Dataset entries:
════════════════

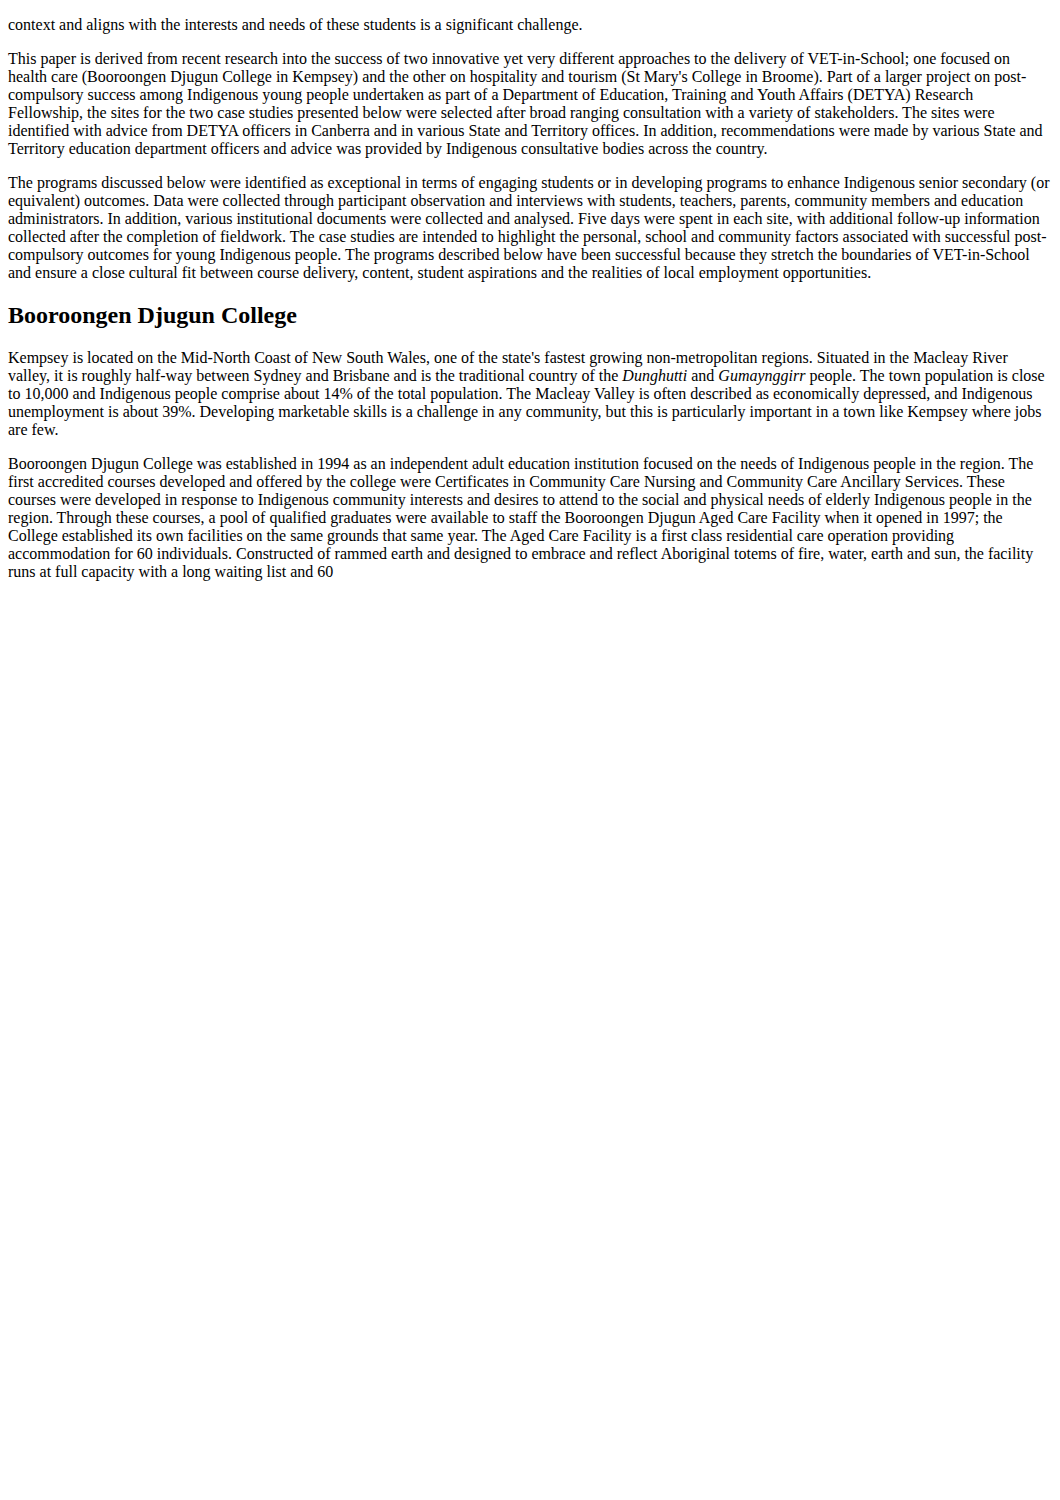context and aligns with the interests and needs of these students is a significant challenge.
This paper is derived from recent research into the success of two innovative yet very different approaches to the delivery of VET-in-School; one focused on health care (Booroongen Djugun College in Kempsey) and the other on hospitality and tourism (St Mary's College in Broome). Part of a larger project on post-compulsory success among Indigenous young people undertaken as part of a Department of Education, Training and Youth Affairs (DETYA) Research Fellowship, the sites for the two case studies presented below were selected after broad ranging consultation with a variety of stakeholders. The sites were identified with advice from DETYA officers in Canberra and in various State and Territory offices. In addition, recommendations were made by various State and Territory education department officers and advice was provided by Indigenous consultative bodies across the country.
The programs discussed below were identified as exceptional in terms of engaging students or in developing programs to enhance Indigenous senior secondary (or equivalent) outcomes. Data were collected through participant observation and interviews with students, teachers, parents, community members and education administrators. In addition, various institutional documents were collected and analysed. Five days were spent in each site, with additional follow-up information collected after the completion of fieldwork. The case studies are intended to highlight the personal, school and community factors associated with successful post-compulsory outcomes for young Indigenous people. The programs described below have been successful because they stretch the boundaries of VET-in-School and ensure a close cultural fit between course delivery, content, student aspirations and the realities of local employment opportunities.
Booroongen Djugun College
Kempsey is located on the Mid-North Coast of New South Wales, one of the state's fastest growing non-metropolitan regions. Situated in the Macleay River valley, it is roughly half-way between Sydney and Brisbane and is the traditional country of the Dunghutti and Gumaynggirr people. The town population is close to 10,000 and Indigenous people comprise about 14% of the total population. The Macleay Valley is often described as economically depressed, and Indigenous unemployment is about 39%. Developing marketable skills is a challenge in any community, but this is particularly important in a town like Kempsey where jobs are few.
Booroongen Djugun College was established in 1994 as an independent adult education institution focused on the needs of Indigenous people in the region. The first accredited courses developed and offered by the college were Certificates in Community Care Nursing and Community Care Ancillary Services. These courses were developed in response to Indigenous community interests and desires to attend to the social and physical needs of elderly Indigenous people in the region. Through these courses, a pool of qualified graduates were available to staff the Booroongen Djugun Aged Care Facility when it opened in 1997; the College established its own facilities on the same grounds that same year. The Aged Care Facility is a first class residential care operation providing accommodation for 60 individuals. Constructed of rammed earth and designed to embrace and reflect Aboriginal totems of fire, water, earth and sun, the facility runs at full capacity with a long waiting list and 60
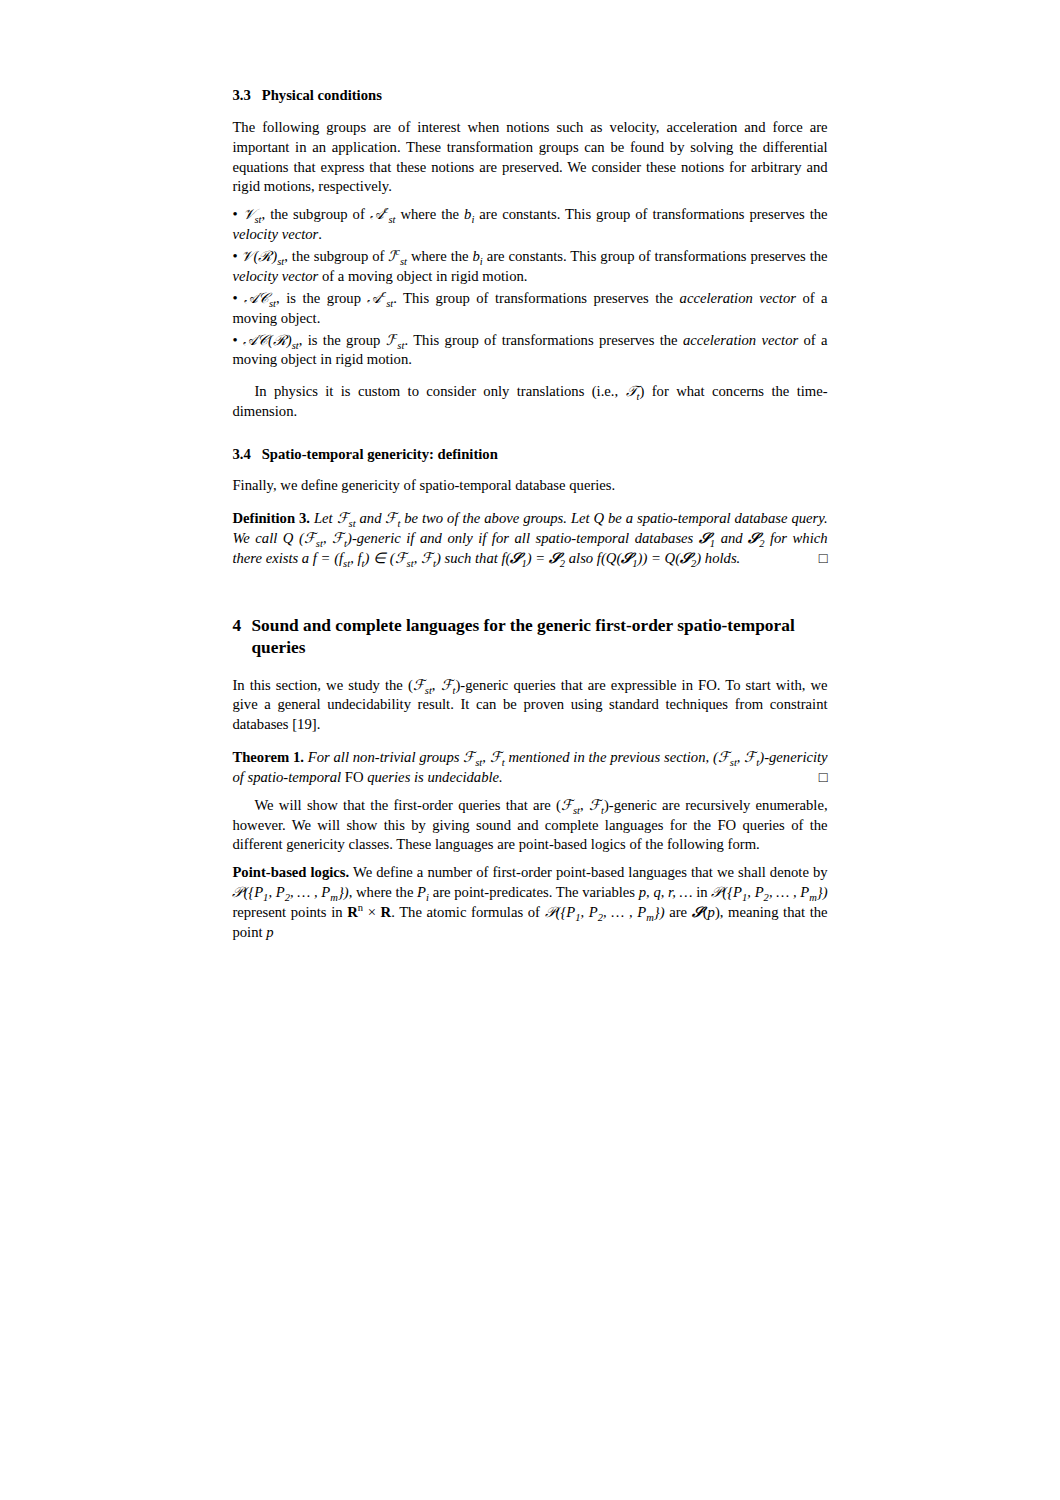3.3 Physical conditions
The following groups are of interest when notions such as velocity, acceleration and force are important in an application. These transformation groups can be found by solving the differential equations that express that these notions are preserved. We consider these notions for arbitrary and rigid motions, respectively.
• 𝒱st, the subgroup of 𝒜cst where the bi are constants. This group of transformations preserves the velocity vector.
• 𝒱(ℛ)st, the subgroup of ℐcst where the bi are constants. This group of transformations preserves the velocity vector of a moving object in rigid motion.
• 𝒜𝒞st, is the group 𝒜cst. This group of transformations preserves the acceleration vector of a moving object.
• 𝒜𝒞(ℛ)st, is the group ℐcst. This group of transformations preserves the acceleration vector of a moving object in rigid motion.
In physics it is custom to consider only translations (i.e., 𝒯t) for what concerns the time-dimension.
3.4 Spatio-temporal genericity: definition
Finally, we define genericity of spatio-temporal database queries.
Definition 3. Let ℱst and ℱt be two of the above groups. Let Q be a spatio-temporal database query. We call Q (ℱst, ℱt)-generic if and only if for all spatio-temporal databases 𝒮1 and 𝒮2 for which there exists a f = (fst, ft) ∈ (ℱst, ℱt) such that f(𝒮1) = 𝒮2 also f(Q(𝒮1)) = Q(𝒮2) holds.□
4 Sound and complete languages for the generic first-order spatio-temporal queries
In this section, we study the (ℱst, ℱt)-generic queries that are expressible in FO. To start with, we give a general undecidability result. It can be proven using standard techniques from constraint databases [19].
Theorem 1. For all non-trivial groups ℱst, ℱt mentioned in the previous section, (ℱst, ℱt)-genericity of spatio-temporal FO queries is undecidable.□
We will show that the first-order queries that are (ℱst, ℱt)-generic are recursively enumerable, however. We will show this by giving sound and complete languages for the FO queries of the different genericity classes. These languages are point-based logics of the following form.
Point-based logics. We define a number of first-order point-based languages that we shall denote by 𝒫({P1, P2, … , Pm}), where the Pi are point-predicates. The variables p, q, r, … in 𝒫({P1, P2, … , Pm}) represent points in Rn × R. The atomic formulas of 𝒫({P1, P2, … , Pm}) are 𝒮(p), meaning that the point p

════════════════

The required answer is the run of lines above, starting at the line with "The programs discussed" and ending at the line with "Kempsey is located", reproduced exactly with both ends.

• _Task result_
The programs discussed below were identified as exceptional in terms of engaging students or in developing programs to enhance Indigenous senior secondary (or equivalent) outcomes. Data were collected through participant observation and interviews with students, teachers, parents, community members and education administrators. In addition, various institutional documents were collected and analysed. Five days were spent in each site, with additional follow-up information collected after the completion of fieldwork. The case studies are intended to highlight the personal, school and community factors associated with successful post-compulsory outcomes for young Indigenous people. The programs described below have been successful because they stretch the boundaries of VET-in-School and ensure a close cultural fit between course delivery, content, student aspirations and the realities of local employment opportunities.
Booroongen Djugun College
Kempsey is located on the Mid-North Coast of New South Wales, one of the state's fastest growing non-metropolitan regions. Situated in the Macleay River valley, it is roughly half-way between Sydney and Brisbane and is the traditional country of the Dunghutti and Gumaynggirr people. The town population is close to 10,000 and Indigenous people comprise about 14% of the total population. The Macleay Valley is often described as economically depressed, and Indigenous unemployment is about 39%. Developing marketable skills is a challenge in any community, but this is particularly important in a town like Kempsey where jobs are few.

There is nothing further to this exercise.